Es sabido que existen varios jueces Garzón, o un solo juez Garzón plural, vario, poliédrico, alguna de cuyas caras recuerda a Pink Floyd: Dark Side of the Moon. A saber: el no-juez que escolta o acolcha a Felipe González en las listas electorales, el mejorable instructor de sonados casos de narcotráfico, el valiente y contundente martillo de etarras, el creador del sobrenombre "X" para designar al mismo político que un día acolchó.
Hay más: el ministrable frustrado, el agitador de masas que llama asesino al sucesor del acolchado Mister X en la presidencia, el protagonista de giras internacionales con la agenda más llena que David Bisbal, el espontáneo de Atocha en la mañana sangrienta del 11-M, el hostigador de peritos que inadecuada y sospechosamente se arroga competencias, el fiel amigo de Liaño que estira el concepto de fidelidad hasta hacerlo irreconocible, el autopostulado candidato al Nobel de la Paz.

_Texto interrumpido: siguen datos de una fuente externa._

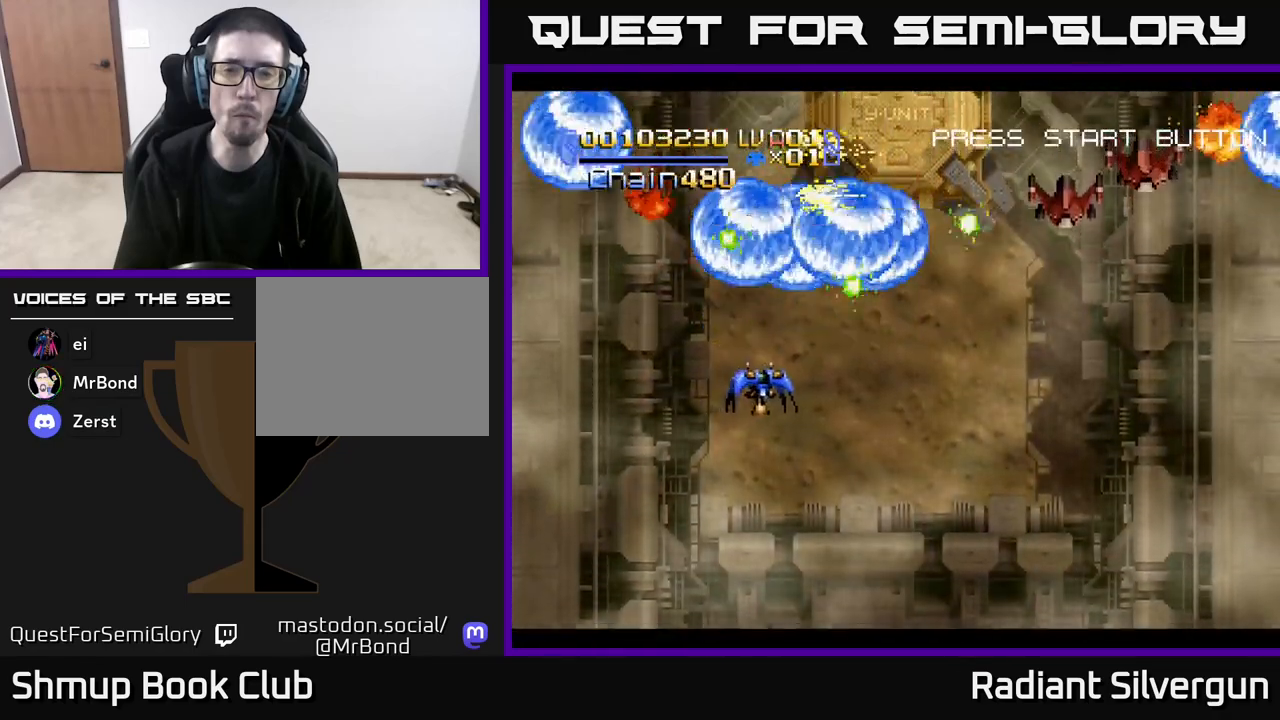
{"buttons": ["X", "DPAD_RIGHT"], "left_stick": "center", "events": [[150, "DPAD_DOWN", "up"]]}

Ah, vanidad de vanidades. ¿Por qué no el Nobel de Física, dadas sus innovaciones en materia de transformaciones? ¿Por qué no el de Química, en reconocimiento a los nuevos usos que acredita del ácido bórico a granel?
Habría resultado del máximo interés comprobar la reacción del plural Garzón, cuando encarnaba el avatar anti-GAL, si González le hubiera reprochado lo que él ahora proclama: "Los poderes forman parte de un Estado y no puede ir cada uno por su lado". Sin duda aquel Garzón habría respondido, escandalizado, que por donde tiene que ir el poder judicial es por donde marca la ley, y que debe hacerlo con independencia. Y que "independencia judicial" significa, entre otras cosas, que los jueces no deben actuar sometidos a presiones.

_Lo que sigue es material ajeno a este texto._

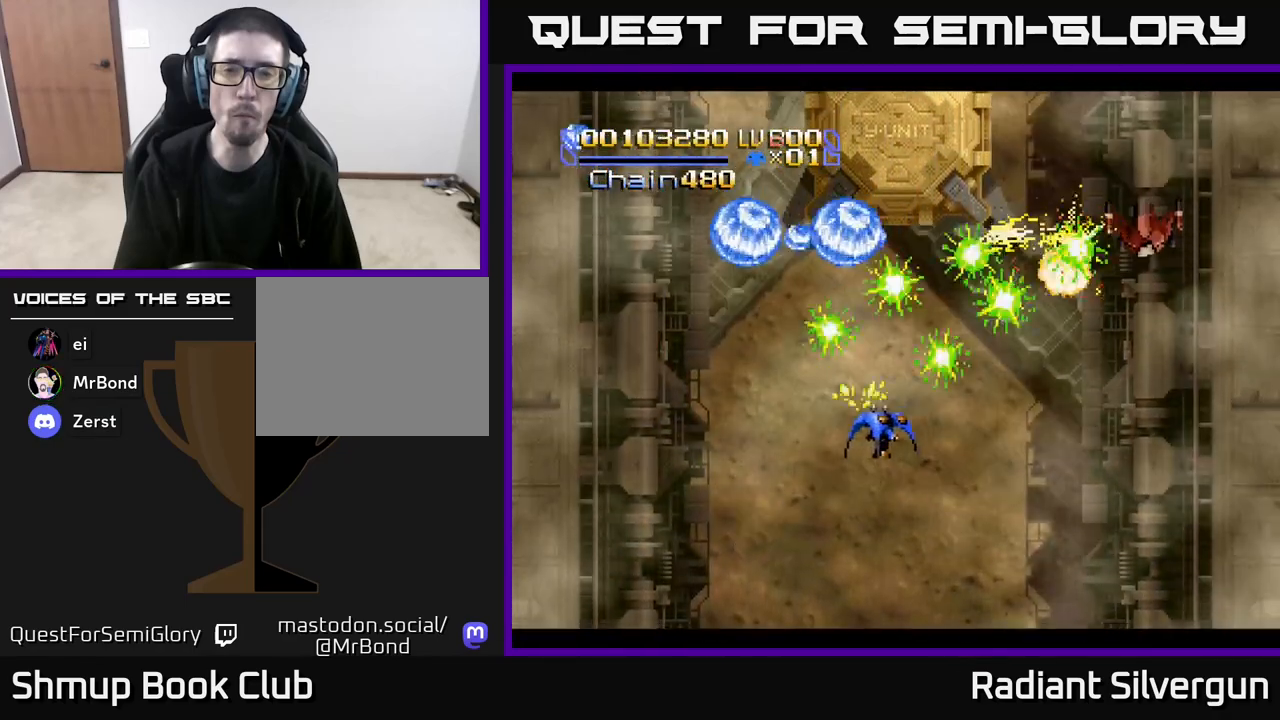
{"buttons": ["X", "DPAD_UP", "DPAD_RIGHT"], "left_stick": "center", "events": [[450, "DPAD_UP", "down"]]}
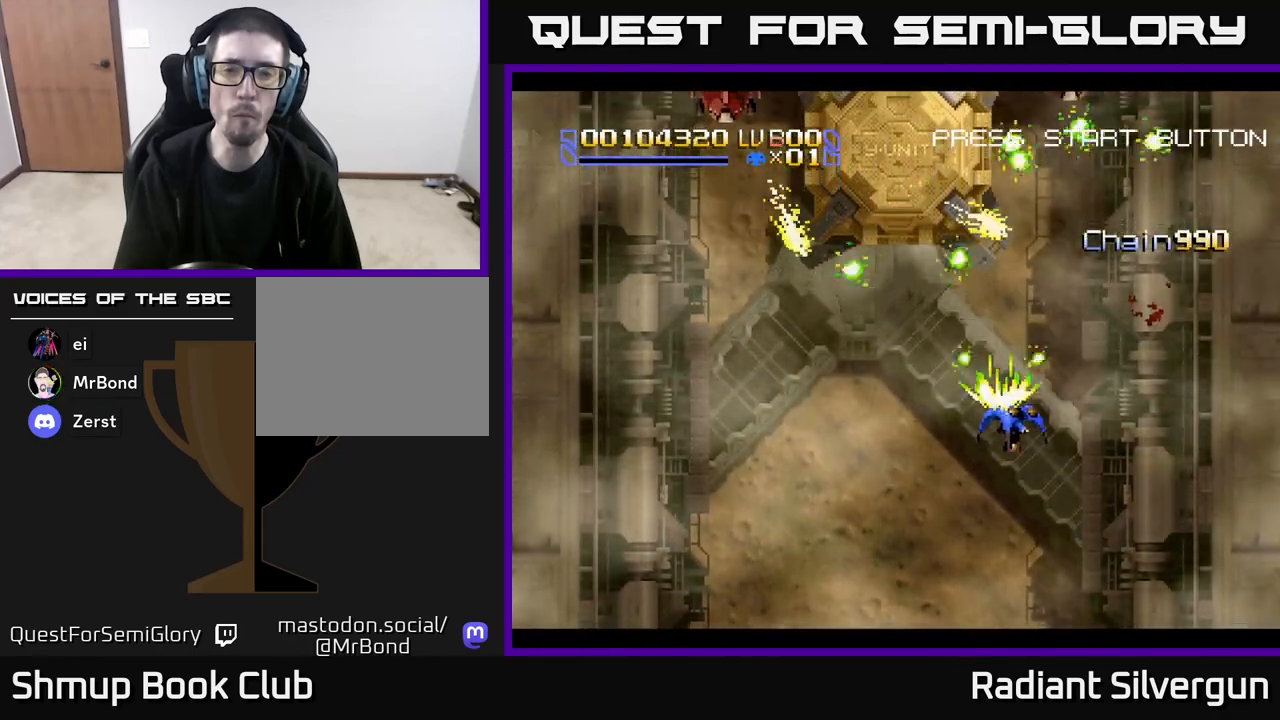
{"buttons": ["X", "DPAD_DOWN", "DPAD_RIGHT"], "left_stick": "center", "events": [[300, "DPAD_UP", "up"], [383, "DPAD_DOWN", "down"]]}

La zarandaja de la adaptación de los jueces al contexto, al momento, a lo que hay, sólo puede entenderse desde la perspectiva más amplia de la limitación a la independencia judicial. En realidad, nos traslada a una pesadilla que la doctrina ha querido conjurar desde el fin de la Segunda Guerra Mundial: la de un poder judicial cuyos miembros se suman alegremente a procesos de degeneración de los mecanismos democráticos y a la imposición de sistemas totalitarios donde la división de poderes es puro disfraz, particularidad funcional, especialidad profesional sin valor garantista. Aquella conversación final entre dos jueces, en una celda de Nuremberg, que aparece en Vencedores y vencidos ilustra esta cuestión mejor que cualquier manual.